Changing order of sum We know that 
$$\sum_{n=1}^{\infty}a_n = \mbox{convergent}$$
Does that imply that 
$$a_3 + a_1 + a_2 + a_6 + a_4 + a_5 + \cdots = \mbox{convergent?}$$
We don't know whether our series is absolutely convergent.
 A: Given that
$$\sum_{k=1}^{\infty} a_k=\mbox{convergent}$$
We have
$$a_3 + a_1 + a_2 + a_6 + a_4 + a_5 + \cdots$$
$$=\sum_{k=1}^{\infty} \left(a_{3k} +a_{3k-2}+a_{3k-1}\right)$$
$$=\sum_{k=1}^{\infty} \left(a_{3k-2}+a_{3k-1}+a_{3k}\right)$$
$$=a_1 + a_2 + a_3 + a_4 + a_5 + a_6+\cdots$$
$$=\sum_{k=1}^{\infty} a_k =\mbox{convergent}$$
A: Let $S_n$ be the nth partial sum of the original series, and let $T_n$ be the nth partial sum of the new series.

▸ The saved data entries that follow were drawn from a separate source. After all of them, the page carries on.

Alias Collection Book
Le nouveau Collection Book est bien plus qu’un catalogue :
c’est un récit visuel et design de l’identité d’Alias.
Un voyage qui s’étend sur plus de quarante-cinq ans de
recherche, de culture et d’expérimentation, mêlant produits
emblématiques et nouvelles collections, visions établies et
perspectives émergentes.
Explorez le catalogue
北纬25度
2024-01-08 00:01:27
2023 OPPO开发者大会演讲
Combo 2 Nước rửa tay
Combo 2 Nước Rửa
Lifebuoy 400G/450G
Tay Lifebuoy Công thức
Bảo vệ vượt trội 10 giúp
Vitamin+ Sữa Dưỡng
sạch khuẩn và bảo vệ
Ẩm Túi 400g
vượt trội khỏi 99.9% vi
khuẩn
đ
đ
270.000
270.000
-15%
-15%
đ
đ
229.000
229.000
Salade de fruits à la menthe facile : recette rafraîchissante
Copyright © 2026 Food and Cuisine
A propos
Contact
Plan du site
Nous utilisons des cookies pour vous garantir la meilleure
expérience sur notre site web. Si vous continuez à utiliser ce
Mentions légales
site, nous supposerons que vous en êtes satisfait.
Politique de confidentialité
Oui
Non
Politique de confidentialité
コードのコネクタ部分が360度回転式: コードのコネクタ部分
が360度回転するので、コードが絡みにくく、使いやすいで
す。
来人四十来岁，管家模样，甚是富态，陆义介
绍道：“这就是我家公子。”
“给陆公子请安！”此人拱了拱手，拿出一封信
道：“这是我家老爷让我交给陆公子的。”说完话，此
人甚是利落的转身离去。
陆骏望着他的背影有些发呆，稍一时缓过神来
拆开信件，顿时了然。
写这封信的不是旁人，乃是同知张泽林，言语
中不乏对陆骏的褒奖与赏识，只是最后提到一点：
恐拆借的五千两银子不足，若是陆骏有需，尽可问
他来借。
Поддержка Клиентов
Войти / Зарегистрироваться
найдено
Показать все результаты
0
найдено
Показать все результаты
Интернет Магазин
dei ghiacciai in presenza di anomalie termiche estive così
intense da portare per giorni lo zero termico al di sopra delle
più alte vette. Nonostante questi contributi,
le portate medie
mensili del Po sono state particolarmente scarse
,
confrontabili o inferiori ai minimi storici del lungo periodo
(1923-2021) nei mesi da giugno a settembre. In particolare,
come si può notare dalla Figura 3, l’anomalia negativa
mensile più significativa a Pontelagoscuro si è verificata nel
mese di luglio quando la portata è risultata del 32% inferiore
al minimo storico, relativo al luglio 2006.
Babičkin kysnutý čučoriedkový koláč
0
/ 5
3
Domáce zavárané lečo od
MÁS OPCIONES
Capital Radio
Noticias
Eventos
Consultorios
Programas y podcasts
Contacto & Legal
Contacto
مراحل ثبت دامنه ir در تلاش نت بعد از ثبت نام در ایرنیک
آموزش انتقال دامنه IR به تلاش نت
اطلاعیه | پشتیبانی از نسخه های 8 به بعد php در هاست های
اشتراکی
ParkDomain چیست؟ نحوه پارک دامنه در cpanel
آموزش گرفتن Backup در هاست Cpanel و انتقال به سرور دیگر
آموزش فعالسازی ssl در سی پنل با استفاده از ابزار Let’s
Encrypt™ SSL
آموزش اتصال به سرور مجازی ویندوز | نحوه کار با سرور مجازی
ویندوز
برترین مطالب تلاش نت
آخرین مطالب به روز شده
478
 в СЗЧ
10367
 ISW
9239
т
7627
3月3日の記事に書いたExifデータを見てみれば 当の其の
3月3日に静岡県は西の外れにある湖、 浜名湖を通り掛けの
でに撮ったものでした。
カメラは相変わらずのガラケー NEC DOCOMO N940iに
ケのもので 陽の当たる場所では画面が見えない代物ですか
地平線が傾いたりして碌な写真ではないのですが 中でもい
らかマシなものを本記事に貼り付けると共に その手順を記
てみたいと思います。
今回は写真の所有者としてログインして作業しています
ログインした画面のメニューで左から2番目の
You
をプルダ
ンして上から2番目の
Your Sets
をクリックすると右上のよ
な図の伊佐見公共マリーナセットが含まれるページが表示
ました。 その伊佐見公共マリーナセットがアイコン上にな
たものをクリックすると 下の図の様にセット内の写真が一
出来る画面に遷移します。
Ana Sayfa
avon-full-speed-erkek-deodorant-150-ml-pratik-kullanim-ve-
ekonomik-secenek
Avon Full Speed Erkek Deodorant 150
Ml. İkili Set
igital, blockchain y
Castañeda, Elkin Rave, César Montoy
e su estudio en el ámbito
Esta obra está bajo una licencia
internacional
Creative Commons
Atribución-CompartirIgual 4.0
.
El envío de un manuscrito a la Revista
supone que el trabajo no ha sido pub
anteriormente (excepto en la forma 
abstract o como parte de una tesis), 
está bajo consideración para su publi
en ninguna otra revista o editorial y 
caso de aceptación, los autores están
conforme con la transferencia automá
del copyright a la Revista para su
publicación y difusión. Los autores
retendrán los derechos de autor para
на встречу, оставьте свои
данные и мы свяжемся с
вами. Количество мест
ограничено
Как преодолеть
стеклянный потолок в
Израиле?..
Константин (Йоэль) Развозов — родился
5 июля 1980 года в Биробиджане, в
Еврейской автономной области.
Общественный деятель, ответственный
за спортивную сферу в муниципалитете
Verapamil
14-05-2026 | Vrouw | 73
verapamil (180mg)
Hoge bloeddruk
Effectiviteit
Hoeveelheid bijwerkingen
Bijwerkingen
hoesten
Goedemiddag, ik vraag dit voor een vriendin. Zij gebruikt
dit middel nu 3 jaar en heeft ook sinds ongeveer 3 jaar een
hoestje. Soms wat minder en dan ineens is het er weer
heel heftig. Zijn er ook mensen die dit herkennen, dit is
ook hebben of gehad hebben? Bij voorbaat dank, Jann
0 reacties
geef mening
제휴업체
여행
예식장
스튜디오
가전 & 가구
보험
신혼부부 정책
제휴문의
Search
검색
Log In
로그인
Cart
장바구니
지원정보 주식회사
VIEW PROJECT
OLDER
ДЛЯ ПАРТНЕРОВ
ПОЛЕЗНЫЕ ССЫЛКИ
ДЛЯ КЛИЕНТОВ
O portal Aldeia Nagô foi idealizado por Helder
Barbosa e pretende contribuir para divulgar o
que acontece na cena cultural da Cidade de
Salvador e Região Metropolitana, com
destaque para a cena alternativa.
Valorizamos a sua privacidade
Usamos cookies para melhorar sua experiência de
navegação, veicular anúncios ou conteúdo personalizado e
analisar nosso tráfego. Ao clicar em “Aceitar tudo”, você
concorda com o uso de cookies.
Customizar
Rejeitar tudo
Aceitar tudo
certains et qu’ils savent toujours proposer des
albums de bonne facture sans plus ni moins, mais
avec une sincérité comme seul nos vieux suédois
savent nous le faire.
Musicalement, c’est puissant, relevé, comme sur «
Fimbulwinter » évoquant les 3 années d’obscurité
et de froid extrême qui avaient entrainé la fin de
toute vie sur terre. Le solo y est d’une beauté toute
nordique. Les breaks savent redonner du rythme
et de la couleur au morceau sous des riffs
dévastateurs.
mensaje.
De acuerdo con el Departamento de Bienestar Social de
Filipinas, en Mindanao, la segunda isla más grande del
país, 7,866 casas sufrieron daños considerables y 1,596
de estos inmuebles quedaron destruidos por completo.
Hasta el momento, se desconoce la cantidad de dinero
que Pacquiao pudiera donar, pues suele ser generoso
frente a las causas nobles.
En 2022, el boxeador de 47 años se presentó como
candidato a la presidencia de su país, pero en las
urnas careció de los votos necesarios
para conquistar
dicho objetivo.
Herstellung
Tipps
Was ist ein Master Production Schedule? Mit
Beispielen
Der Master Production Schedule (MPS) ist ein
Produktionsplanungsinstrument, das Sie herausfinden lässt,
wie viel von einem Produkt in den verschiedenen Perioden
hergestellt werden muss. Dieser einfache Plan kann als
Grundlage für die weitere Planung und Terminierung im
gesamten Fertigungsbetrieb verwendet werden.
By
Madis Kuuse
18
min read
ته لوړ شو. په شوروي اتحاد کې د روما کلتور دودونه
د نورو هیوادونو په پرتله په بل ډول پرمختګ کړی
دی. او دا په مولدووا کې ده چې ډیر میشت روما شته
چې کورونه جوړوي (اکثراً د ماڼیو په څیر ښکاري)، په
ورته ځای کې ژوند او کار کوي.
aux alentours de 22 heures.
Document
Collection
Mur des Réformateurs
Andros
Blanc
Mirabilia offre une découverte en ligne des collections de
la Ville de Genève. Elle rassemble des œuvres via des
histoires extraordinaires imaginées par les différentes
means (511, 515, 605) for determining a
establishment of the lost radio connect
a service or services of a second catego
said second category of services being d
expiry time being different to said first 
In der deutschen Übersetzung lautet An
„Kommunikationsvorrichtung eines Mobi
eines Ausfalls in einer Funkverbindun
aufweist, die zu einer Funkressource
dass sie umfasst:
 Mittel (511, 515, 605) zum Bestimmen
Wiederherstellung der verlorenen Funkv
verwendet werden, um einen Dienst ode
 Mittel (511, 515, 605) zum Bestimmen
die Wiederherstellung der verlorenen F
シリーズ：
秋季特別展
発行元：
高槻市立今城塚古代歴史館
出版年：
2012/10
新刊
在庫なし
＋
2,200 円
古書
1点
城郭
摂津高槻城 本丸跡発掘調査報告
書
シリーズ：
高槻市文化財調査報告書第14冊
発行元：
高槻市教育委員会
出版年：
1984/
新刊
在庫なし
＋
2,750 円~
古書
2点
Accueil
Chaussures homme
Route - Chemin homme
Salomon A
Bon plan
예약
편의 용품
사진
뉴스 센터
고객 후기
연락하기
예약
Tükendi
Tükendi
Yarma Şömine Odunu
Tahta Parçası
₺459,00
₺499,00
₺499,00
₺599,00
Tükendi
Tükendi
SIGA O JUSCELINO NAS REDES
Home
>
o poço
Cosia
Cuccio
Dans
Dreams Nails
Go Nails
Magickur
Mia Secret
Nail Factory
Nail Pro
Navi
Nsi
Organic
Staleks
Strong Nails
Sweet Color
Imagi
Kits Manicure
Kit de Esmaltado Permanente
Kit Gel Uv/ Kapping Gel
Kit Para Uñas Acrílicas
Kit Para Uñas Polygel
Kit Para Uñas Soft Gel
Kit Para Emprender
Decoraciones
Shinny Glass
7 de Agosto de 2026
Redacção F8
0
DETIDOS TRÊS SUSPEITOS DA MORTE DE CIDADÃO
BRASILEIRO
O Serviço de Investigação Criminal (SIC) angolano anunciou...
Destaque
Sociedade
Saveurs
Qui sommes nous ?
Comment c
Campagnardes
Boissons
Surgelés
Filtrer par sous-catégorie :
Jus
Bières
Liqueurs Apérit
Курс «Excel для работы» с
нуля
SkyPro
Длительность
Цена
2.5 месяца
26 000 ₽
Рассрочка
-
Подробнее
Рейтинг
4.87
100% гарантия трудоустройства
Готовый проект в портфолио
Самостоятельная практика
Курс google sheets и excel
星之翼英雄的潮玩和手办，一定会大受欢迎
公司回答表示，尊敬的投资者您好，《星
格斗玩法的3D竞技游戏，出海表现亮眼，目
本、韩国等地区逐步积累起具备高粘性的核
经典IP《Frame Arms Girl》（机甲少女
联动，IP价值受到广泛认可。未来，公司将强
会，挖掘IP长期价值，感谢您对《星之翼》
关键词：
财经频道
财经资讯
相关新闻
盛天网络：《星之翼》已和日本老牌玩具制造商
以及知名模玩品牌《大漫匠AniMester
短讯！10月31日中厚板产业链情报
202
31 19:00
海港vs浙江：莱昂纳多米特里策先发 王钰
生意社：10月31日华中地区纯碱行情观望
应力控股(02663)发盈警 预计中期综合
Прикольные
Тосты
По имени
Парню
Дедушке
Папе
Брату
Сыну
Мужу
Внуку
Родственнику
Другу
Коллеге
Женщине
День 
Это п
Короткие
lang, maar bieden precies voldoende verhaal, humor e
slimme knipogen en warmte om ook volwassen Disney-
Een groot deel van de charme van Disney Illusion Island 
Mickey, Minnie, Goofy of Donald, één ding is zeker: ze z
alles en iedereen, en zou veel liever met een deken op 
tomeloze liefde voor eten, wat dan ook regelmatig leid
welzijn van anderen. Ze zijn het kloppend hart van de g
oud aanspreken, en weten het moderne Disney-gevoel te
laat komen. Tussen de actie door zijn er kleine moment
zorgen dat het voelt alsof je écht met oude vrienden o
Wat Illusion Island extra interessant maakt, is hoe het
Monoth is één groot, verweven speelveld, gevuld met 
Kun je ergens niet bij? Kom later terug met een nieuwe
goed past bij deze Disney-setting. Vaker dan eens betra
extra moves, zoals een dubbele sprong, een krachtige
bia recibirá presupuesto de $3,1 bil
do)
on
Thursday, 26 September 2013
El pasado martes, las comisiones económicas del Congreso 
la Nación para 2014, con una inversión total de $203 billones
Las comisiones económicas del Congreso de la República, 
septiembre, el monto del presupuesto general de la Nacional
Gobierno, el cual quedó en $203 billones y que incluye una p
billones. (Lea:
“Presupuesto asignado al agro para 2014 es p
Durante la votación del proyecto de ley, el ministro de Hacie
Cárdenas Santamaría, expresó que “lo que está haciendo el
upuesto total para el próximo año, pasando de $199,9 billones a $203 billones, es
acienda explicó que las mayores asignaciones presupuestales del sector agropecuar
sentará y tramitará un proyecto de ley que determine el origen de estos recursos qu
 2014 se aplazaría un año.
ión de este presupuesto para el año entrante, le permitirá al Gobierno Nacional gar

Since the original series converges, $S_n\to S$ for some number $S$.
Since $T_{3n}=S_{3n}, \;T_{3n+1}=S_{3n}+a_{3n+3},\; T_{3n+2}=S_{3n}+a_{3n+3}+a_{3n+1}$, and $a_n\to 0$,
$T_n\to S$ so the new series converges to the same sum.
A: Yes, your sum necessarily converges.  
Let $b_n$ denote the $n$th element of your sequence (so for example $b_1 = a_3$).
Let $S_N = \sum_{n=1}^N a_n$ and $T_N = \sum_{n=1}^N b_n$.
We note that $T_{3N} = S_{3N}$.  So, if $T_N$ converges, it converges to the same limit as $S_N$.
Moreover, $T_{3N+2} = T_{3N} + b_{3N+1} + b_{3N+2}$.  However, we note that $b_n \to 0$ by the convergence of the original sum.  So, for any $\epsilon > 0$, we can select $N_0$ so that $b_N < \epsilon$ when $N > N_0$.  So, we have
$$
|T_{3N + 2} - T_{3N}| = |b_{3N+1} + b_{3N+2}| < 2 \epsilon
$$
this is enough to conclude that $T_N$ is Cauchy, and thus convergent.
A: Little "local" changes of order make no difference. 
From the fact that partial sums of the $a_i$ converge, say to $s$, one can show that the modified partial sums converge to $s$. Let $(b_n)$ be our modified sequence. Then $\sum_1^{3k} a_i =\sum_1^{3k}b_i$, and both have limit $s$.
Since the $a_i$ have limit $0$, we have that $\lim \sum_1^{3k+1} b_i$ and 
$\lim \sum_1^{3k+2} b_i$ are also equal to $s$.